The answer should contain only the lines running from the line with "text_box [362, 220, 1167, 568]" to the end of the material, reproduced verbatim.

════

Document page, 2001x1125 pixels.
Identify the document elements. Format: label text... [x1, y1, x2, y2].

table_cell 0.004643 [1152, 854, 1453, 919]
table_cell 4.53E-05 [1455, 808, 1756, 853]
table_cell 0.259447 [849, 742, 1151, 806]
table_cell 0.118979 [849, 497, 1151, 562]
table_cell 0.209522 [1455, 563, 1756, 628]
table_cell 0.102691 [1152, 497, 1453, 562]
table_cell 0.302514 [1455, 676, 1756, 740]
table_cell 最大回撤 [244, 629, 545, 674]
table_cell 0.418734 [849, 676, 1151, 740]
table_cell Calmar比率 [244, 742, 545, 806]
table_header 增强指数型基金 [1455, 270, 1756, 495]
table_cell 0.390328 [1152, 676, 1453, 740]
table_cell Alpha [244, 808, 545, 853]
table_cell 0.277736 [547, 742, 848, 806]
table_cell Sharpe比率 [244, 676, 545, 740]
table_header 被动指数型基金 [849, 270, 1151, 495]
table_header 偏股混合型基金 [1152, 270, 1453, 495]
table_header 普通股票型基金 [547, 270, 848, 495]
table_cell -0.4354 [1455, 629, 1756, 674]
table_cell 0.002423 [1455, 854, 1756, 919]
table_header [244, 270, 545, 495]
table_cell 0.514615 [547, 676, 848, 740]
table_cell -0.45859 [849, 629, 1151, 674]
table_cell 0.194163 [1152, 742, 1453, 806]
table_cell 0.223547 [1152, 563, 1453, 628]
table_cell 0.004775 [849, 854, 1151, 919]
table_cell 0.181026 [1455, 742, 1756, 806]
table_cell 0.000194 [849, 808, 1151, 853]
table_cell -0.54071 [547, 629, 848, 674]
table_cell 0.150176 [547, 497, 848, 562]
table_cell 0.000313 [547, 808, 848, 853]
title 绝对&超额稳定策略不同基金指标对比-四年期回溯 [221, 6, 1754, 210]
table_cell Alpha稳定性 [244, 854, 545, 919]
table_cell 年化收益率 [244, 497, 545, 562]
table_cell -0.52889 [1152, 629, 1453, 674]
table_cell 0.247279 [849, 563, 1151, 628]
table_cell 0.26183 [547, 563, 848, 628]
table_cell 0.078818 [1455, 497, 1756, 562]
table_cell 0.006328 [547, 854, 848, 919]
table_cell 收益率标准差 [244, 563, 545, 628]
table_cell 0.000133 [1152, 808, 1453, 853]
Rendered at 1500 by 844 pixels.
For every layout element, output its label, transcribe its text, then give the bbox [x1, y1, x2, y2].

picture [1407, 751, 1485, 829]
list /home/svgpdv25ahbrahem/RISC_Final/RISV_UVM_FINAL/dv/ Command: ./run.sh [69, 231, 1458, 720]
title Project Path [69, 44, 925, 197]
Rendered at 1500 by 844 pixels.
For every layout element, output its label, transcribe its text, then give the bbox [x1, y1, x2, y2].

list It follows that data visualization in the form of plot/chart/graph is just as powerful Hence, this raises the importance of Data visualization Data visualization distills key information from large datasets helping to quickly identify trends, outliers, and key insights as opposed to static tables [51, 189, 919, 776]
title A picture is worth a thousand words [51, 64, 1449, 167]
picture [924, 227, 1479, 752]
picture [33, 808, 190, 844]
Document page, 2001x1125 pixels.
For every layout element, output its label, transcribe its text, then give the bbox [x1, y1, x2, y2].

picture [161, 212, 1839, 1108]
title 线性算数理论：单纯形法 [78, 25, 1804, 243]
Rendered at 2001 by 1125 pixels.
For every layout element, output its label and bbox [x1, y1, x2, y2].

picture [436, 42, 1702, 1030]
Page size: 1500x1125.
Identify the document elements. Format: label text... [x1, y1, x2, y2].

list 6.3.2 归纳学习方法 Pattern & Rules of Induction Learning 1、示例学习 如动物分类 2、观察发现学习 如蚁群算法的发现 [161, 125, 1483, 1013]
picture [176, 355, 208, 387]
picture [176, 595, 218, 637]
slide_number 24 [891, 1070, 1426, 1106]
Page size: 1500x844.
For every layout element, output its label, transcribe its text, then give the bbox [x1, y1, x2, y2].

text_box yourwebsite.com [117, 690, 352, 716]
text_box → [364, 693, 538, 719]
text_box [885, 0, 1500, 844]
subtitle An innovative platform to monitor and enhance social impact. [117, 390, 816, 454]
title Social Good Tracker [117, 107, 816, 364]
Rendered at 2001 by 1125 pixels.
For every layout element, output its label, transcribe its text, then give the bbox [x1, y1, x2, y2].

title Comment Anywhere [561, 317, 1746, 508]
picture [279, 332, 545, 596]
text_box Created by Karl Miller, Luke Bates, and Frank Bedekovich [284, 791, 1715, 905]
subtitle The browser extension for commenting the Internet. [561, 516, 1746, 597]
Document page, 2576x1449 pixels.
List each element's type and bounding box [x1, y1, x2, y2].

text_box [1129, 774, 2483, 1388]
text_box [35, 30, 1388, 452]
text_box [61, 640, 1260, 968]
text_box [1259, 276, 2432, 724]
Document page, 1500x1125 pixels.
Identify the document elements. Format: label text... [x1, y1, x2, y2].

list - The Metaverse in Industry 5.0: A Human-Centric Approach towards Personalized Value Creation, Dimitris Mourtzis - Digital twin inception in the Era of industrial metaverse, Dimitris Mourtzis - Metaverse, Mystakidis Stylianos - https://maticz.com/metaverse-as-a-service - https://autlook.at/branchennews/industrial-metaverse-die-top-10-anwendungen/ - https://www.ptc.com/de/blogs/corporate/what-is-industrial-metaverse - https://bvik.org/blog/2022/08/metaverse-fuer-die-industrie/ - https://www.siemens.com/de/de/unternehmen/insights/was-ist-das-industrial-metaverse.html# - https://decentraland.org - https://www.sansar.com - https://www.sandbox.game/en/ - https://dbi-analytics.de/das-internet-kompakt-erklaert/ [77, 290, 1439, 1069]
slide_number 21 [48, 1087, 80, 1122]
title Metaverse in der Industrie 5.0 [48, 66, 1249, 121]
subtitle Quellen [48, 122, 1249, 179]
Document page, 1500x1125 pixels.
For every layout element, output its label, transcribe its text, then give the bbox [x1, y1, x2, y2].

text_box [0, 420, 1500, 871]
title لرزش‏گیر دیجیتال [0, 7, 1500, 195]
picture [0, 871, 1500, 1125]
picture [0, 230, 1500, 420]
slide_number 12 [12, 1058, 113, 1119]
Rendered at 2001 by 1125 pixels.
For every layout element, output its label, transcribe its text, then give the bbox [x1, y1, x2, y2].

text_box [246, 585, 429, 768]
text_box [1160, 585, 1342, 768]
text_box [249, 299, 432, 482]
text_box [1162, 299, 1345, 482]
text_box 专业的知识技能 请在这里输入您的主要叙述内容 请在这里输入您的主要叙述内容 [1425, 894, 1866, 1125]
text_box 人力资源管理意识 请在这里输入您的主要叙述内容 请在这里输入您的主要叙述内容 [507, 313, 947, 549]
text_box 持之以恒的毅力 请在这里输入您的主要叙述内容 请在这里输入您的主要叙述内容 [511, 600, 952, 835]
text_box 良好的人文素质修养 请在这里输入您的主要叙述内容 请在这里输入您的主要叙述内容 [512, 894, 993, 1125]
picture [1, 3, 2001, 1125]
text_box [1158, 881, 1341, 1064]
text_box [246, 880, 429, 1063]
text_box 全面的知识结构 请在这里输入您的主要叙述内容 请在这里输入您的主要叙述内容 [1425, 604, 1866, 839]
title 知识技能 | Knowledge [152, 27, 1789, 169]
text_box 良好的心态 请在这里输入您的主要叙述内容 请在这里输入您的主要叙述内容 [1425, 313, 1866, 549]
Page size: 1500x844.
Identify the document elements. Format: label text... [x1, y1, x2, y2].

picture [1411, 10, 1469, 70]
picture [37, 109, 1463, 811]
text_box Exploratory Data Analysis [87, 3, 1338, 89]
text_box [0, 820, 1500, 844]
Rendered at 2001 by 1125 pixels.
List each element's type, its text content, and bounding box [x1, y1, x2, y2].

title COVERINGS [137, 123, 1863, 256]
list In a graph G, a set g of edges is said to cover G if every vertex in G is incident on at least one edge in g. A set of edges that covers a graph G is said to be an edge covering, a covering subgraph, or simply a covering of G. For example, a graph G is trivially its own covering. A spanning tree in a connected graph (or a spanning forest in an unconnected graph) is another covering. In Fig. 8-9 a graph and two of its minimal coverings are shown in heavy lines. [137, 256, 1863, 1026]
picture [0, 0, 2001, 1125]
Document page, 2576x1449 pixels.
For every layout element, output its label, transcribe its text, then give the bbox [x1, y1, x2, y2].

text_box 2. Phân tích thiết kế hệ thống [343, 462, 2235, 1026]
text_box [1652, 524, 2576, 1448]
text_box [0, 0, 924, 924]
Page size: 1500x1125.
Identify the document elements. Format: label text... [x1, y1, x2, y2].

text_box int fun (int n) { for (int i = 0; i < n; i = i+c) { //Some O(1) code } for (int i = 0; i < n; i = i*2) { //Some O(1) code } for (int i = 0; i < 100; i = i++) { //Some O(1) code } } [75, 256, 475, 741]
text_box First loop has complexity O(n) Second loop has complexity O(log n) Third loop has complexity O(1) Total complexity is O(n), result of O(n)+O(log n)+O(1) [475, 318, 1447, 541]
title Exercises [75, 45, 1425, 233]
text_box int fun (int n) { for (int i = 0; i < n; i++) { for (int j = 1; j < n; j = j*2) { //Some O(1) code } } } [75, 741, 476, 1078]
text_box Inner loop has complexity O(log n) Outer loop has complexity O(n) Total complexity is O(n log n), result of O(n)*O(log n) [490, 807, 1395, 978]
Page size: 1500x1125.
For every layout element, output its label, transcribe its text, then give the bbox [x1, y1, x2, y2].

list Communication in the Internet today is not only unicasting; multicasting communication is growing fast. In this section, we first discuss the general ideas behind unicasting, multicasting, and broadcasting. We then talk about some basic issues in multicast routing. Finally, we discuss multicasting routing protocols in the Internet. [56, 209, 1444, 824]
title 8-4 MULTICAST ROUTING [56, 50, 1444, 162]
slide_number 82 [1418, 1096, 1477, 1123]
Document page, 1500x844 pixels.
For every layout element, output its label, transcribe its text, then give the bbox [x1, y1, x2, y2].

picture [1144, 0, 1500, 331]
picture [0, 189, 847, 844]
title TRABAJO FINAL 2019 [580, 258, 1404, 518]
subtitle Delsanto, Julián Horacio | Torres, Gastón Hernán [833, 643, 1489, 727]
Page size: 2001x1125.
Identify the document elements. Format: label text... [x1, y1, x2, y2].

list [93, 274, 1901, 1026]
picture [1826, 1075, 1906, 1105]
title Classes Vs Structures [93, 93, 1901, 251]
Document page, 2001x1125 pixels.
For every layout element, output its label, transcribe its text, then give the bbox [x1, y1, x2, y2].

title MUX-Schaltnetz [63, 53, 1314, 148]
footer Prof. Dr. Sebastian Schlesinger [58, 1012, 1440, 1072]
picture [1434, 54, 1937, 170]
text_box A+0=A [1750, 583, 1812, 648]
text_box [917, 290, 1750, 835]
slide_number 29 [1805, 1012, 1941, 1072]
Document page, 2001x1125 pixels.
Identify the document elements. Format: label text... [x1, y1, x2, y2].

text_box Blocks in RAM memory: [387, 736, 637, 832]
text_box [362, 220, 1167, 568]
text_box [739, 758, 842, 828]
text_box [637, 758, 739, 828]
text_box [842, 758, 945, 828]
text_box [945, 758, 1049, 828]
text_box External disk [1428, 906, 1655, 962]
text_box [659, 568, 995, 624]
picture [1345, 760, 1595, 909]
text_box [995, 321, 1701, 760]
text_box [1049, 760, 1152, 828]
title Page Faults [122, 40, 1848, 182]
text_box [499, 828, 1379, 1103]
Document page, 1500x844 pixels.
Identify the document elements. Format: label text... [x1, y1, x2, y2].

════

* Output of the exercise:
text_box [362, 220, 1167, 568]
text_box [739, 758, 842, 828]
text_box [637, 758, 739, 828]
text_box [842, 758, 945, 828]
text_box [945, 758, 1049, 828]
text_box External disk [1428, 906, 1655, 962]
text_box [659, 568, 995, 624]
picture [1345, 760, 1595, 909]
text_box [995, 321, 1701, 760]
text_box [1049, 760, 1152, 828]
title Page Faults [122, 40, 1848, 182]
text_box [499, 828, 1379, 1103]
Document page, 1500x844 pixels.
Identify the document elements. Format: label text... [x1, y1, x2, y2].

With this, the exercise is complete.